- TEXT PROVIDED:
------------------------------------------------------------------------

OpenVZ Forum


Home » Mailing lists » Devel » [RFC][PATCH] Make access to taks's nsproxy liter
[RFC][PATCH] Make access to taks's nsproxy liter [message #19646] Wed, 08 August 2007 15:37 Go to next message
Pavel Emelianov is currently offline  Pavel Emelianov
Messages: 1149
Registered: September 2006
Senior Member
When someone wants to deal with some other taks's namespaces
it has to lock the task and then to get the desired namespace
if the one exists. This is slow on read-only paths and may be
impossible in some cases.

------------------------------------------------------------------------

- ENTRIES SUPPLIED:

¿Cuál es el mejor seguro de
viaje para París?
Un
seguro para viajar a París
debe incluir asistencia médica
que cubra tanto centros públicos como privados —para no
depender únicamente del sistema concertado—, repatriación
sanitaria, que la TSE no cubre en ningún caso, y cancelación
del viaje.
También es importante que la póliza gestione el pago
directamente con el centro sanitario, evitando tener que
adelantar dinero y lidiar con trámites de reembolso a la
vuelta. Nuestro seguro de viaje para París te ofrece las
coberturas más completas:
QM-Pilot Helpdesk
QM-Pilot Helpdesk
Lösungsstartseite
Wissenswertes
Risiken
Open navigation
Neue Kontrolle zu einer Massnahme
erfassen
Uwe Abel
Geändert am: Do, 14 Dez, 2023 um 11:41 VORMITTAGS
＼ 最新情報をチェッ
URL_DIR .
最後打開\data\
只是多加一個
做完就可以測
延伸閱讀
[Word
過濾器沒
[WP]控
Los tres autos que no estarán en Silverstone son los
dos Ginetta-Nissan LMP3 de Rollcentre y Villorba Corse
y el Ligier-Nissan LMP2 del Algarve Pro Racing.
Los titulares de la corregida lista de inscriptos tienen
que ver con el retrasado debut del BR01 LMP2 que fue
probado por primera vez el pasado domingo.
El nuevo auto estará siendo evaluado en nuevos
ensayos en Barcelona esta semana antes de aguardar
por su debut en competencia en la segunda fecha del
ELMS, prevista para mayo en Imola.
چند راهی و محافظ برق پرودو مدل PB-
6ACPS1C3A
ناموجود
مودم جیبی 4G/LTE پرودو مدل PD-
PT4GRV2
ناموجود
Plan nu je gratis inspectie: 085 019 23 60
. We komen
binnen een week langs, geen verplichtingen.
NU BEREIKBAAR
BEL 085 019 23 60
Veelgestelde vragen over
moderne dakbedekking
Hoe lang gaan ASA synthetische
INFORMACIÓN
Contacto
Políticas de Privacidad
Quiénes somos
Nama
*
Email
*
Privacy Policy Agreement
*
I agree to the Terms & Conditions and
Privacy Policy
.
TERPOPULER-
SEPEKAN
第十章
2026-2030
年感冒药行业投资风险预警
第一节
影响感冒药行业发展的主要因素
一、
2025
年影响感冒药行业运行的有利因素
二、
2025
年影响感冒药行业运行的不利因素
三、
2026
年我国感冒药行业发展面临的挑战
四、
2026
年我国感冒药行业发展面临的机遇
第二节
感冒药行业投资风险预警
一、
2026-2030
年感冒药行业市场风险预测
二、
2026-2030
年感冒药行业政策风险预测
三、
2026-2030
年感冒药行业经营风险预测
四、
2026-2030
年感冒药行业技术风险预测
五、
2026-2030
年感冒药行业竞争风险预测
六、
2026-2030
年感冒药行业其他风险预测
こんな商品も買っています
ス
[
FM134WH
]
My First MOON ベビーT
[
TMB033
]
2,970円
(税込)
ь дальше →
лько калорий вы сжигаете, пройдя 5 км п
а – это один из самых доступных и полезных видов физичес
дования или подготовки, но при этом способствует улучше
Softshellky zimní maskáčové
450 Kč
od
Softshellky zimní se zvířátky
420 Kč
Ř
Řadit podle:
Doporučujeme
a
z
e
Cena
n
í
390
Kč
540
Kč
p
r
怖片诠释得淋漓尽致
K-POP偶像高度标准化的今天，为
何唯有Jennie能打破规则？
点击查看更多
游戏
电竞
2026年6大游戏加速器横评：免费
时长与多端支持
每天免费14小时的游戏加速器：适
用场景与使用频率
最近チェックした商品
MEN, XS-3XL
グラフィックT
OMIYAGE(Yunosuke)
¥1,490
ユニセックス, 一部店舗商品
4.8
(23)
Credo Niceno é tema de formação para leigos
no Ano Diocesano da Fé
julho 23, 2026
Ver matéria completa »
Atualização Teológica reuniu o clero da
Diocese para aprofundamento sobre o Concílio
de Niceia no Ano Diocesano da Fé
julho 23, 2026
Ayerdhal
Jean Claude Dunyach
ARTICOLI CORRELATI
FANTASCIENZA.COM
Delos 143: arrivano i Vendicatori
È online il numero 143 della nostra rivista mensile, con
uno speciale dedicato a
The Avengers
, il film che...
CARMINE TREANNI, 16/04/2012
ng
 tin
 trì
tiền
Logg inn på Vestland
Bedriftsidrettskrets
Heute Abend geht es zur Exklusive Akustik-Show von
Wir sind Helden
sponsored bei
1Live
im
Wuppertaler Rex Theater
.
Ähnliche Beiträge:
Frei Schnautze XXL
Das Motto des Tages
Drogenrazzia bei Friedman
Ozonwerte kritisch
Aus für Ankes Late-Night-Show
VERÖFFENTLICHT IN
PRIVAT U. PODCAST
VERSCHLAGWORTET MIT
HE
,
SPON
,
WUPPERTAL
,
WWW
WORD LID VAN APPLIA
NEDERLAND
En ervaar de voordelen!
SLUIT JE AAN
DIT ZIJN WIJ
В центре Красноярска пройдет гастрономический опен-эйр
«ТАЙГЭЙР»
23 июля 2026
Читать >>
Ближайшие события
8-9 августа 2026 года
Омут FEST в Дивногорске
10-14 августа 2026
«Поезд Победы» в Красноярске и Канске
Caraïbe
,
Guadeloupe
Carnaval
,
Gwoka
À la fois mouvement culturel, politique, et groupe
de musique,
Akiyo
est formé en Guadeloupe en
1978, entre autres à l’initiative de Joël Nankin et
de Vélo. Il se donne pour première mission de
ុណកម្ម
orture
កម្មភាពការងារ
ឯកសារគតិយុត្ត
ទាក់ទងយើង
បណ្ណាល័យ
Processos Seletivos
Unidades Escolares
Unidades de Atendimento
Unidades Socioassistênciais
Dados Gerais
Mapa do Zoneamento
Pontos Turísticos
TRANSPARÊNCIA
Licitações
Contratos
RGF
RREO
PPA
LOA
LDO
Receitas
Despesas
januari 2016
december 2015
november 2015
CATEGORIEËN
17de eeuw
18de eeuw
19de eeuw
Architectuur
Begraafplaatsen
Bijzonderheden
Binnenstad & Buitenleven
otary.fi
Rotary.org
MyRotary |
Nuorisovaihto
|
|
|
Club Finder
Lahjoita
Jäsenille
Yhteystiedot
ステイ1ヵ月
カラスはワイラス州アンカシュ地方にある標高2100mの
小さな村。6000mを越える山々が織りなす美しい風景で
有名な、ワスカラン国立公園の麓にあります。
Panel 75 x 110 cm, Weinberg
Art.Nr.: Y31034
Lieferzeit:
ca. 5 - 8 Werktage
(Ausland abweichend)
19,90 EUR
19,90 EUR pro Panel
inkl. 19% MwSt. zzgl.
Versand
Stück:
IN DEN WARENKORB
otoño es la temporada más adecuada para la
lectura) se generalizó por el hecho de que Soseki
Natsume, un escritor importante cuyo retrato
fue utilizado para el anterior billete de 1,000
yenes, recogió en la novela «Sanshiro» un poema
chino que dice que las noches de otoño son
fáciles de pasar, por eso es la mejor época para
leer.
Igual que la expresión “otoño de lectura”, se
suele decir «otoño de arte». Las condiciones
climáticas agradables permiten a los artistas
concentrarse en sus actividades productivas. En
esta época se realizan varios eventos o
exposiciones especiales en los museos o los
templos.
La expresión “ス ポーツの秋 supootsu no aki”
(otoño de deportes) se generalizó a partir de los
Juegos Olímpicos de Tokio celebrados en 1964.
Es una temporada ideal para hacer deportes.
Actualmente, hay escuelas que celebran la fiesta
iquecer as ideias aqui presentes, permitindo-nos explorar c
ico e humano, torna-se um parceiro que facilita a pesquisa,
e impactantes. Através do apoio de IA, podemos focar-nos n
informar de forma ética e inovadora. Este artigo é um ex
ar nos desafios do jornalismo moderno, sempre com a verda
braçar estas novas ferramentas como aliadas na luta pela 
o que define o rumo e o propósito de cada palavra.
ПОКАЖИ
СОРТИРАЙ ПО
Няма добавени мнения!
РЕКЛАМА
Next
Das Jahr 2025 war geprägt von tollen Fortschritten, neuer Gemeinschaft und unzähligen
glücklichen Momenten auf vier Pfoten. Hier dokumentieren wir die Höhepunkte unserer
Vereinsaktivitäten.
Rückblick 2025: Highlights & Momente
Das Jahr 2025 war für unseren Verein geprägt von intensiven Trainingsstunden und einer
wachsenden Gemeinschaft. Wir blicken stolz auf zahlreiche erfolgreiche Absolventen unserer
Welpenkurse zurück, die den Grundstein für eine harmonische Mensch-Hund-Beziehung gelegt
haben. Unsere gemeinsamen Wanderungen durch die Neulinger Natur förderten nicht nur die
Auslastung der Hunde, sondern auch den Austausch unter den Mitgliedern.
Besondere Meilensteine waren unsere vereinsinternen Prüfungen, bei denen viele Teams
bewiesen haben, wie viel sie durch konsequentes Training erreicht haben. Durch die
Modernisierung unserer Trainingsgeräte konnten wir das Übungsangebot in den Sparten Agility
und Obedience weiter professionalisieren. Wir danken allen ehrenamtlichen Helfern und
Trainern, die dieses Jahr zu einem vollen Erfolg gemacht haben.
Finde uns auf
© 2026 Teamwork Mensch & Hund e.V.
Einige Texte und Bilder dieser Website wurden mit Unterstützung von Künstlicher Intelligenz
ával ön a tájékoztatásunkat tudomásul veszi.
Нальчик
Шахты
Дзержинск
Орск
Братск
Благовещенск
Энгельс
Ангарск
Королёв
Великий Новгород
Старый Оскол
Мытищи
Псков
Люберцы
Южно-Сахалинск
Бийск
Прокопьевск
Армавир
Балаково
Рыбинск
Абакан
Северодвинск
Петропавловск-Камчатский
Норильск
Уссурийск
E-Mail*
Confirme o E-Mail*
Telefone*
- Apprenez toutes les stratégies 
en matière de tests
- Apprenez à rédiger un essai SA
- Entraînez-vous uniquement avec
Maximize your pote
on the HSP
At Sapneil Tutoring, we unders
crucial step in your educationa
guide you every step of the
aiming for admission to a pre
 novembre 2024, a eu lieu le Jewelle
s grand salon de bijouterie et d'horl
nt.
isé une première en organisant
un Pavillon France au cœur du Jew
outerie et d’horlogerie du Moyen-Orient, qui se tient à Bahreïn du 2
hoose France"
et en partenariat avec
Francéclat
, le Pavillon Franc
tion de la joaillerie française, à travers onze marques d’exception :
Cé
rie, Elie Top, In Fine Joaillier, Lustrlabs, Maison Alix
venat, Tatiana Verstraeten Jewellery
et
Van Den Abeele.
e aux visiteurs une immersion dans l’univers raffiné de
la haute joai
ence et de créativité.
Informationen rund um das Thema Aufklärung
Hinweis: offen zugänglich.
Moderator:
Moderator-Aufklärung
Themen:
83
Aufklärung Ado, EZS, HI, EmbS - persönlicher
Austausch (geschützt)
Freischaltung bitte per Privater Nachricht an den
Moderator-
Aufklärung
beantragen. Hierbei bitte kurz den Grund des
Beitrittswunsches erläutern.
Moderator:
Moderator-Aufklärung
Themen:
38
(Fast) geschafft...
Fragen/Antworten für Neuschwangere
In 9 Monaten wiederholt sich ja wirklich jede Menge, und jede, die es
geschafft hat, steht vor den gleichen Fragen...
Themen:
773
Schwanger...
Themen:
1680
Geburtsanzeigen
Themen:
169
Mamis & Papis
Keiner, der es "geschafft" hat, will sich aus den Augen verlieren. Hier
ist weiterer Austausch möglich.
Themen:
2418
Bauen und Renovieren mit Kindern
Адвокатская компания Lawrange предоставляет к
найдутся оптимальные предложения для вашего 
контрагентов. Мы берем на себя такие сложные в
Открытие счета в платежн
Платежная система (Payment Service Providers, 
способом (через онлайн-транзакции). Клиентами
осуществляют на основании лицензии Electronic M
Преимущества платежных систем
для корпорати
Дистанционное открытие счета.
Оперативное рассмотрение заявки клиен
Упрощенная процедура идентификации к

------------------------------------------------------------------------

- TASK SET:
- A) Retype everything in the OpenVZ forum post from "OpenVZ Forum" down to "in some cases.".
- B) Using the OpenVZ forum post, decide whether each statement agrees with it, answering yes or no and quoting the words that decide it: (i) The message was posted on Wed, 08 August 2007. (ii) Pavel Emelianov registered in September 2007. (iii) The post calls the current way of reaching another task's namespaces fast on read-only paths.

- EXPECTED OUTPUTS:
- A)
OpenVZ Forum


Home » Mailing lists » Devel » [RFC][PATCH] Make access to taks's nsproxy liter
[RFC][PATCH] Make access to taks's nsproxy liter [message #19646] Wed, 08 August 2007 15:37 Go to next message
Pavel Emelianov is currently offline  Pavel Emelianov
Messages: 1149
Registered: September 2006
Senior Member
When someone wants to deal with some other taks's namespaces
it has to lock the task and then to get the desired namespace
if the one exists. This is slow on read-only paths and may be
impossible in some cases.

- B)
(i) Yes: "Wed, 08 August 2007 15:37"
(ii) No: "Registered: September 2006"
(iii) No: "This is slow on read-only paths"